■ **INFORMATION SHOWN**:
^^^^

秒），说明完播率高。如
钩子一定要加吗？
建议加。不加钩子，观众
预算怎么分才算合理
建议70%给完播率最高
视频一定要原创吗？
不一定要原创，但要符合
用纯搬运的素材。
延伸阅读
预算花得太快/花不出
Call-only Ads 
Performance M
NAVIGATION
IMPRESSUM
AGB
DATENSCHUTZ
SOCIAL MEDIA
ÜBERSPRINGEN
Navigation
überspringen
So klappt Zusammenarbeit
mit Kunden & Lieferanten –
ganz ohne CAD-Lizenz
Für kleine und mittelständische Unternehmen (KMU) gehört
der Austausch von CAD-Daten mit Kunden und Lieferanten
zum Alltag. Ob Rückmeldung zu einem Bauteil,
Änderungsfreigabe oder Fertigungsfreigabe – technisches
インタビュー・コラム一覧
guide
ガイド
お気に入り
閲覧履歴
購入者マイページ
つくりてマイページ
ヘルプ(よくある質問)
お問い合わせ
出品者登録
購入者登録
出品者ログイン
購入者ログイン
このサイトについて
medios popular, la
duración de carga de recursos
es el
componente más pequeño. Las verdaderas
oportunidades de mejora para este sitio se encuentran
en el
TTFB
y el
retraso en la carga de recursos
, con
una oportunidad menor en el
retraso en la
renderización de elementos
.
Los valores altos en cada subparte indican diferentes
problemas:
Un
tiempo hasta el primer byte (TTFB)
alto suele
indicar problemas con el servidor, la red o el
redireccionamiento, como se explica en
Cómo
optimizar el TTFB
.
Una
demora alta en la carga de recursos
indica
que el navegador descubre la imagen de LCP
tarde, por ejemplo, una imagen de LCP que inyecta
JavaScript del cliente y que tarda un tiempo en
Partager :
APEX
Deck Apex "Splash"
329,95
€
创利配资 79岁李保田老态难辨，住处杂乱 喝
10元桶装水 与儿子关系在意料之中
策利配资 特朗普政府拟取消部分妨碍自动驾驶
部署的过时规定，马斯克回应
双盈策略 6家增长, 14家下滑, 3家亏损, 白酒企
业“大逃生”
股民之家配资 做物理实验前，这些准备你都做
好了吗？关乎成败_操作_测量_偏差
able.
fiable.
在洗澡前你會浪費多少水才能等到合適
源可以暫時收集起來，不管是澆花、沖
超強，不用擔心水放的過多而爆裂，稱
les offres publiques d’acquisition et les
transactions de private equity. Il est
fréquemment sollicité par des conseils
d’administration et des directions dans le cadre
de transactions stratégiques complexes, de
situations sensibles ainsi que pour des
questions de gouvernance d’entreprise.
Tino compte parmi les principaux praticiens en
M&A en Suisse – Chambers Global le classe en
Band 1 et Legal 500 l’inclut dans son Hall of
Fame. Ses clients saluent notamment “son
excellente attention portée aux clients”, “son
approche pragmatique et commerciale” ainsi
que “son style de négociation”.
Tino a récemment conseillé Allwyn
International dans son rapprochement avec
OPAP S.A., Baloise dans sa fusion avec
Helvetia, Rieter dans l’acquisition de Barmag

^^^^

■ **ACTIVITY**: Write out every line in the data that holds the string "acquisition".

■ **EXERCISE SOLUTION**:
les offres publiques d’acquisition et les
Helvetia, Rieter dans l’acquisition de Barmag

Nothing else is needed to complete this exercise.